Neen: het vuur van God… daalt neer en verdeelt zich over de aanwezigen… een zachte gloed een vlammendans…. Het grote vuur wordt verstrooid in duizenden, miljoenen kleine vonken, vlammen. In tongen als van vuur, en die zetten zich op een ieder van hen… en zo worden hun tongen in beweging gebracht. Vuur, dat doet spreken, zingen, danken.

 

Wij delen in het vuur door God gegeven, zo dicht Jaap Zijlstra. De vonk die overspringt.. vanuit den hoge.. Je kunt het niet vastpakken, de wind-geest-adem niet, het vuur ook niet.

 

Hoe God het verbond met ons vernieuwt blijft ongrijpbaar… Maar dàt hij het doet is een werkelijkheid…

Je merkt het aan de effecten… (zeiden we vorige week)

 

Men kon het toentertijd merken aan de volgelingen van Jezus, die er(op)uit gingen en begonnen te leven met Jezus als een levende werkelijkheid, terwijl iedereen wist dat Hij gestorven was.

Ze durfden opstaan uit hun eigen dood en – met Christus – in een nieuw leven wandelen.

 

Een nieuwe dynamiek, een nieuwe richting, een nieuwe energie… Het trekt door je heen, het verwarmt je van binnenuit. Het zet je in vuur en vlam, het geeft gloed aan je bestaan, nieuwe gloed. Een onvergetelijke ervaring.

 

‘Vuur!

God van Abraham, God van Izaäk, God van Jakob.

Schrijft Pascal…

Niet die van filosofen en geleerden..

Dat was hij: filosoof, geleerde !

 

Neen, die verschaft dat gevoel niet, die zet niet in vuur en vlam, die raakt het hart niet…

Deze God wel, die geeft…

Zekerheid, zekerheid, gevoel, vreugde, vrede.

 

Zekerheid: Certitude (certitudo): dat is zekerheid als geestelijk begrip, grondgevoel, dat je 'het doet wagen'… dat je het lef geeft om te leven met onzekerheid. In dat opzicht is dit begrip bijna tegengesteld aan een ander soort zekerheid, het woord securité (securitas) zekerheid die alle avontuur weg neemt, die het initiatief in de kiem smoort… De 'veiligheidsdiensten' en 'verzkeringsmaatschappijen' heten niet voor niets zo.

Zulk een 'verzekering' biedt de God van Abraham, Izaak en Jakob niet.

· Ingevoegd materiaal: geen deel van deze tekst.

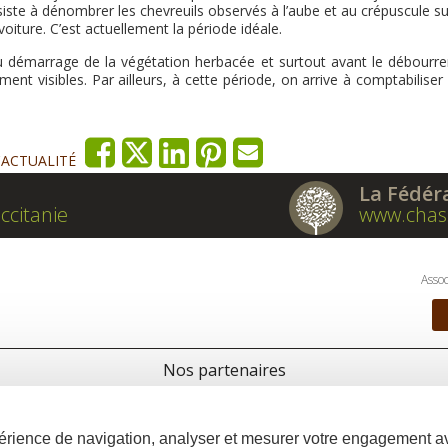
iste à dénombrer les chevreuils observés à l’aube et au crépuscule s
voiture. C’est actuellement la période idéale.
 au démarrage de la végétation herbacée et surtout avant le débourr
ent visibles. Par ailleurs, à cette période, on arrive à comptabiliser
'ACTUALITÉ
La Fédér
ccitanie
www.chas
Assoc
Nos partenaires
xpérience de navigation, analyser et mesurer votre engagement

Enkel de "zekerheid des geloofs" dat Hij "er is"… en wel.. zo zoals hij er zijn zal.

 

Dat is de God van onderweg, de God van de voorvaderen, van Abraham, van Izak, van Jakob… en vul uw eigen voorvaderen maar in, die u het geloof geleerd hebben... De peglrimsgod, die met zijn volk op weg gaat, in wolkkolom en vuur (!)... meegaat doorheen een dorre woestijn en doodsrivier, die God... de God van Jezus Christus

En als die naam valt, dan belijdt Pascal Uw God zal mijn God zijn…

 

Met die God, zal hij zijn leven voortzetten, het beleven als een reis....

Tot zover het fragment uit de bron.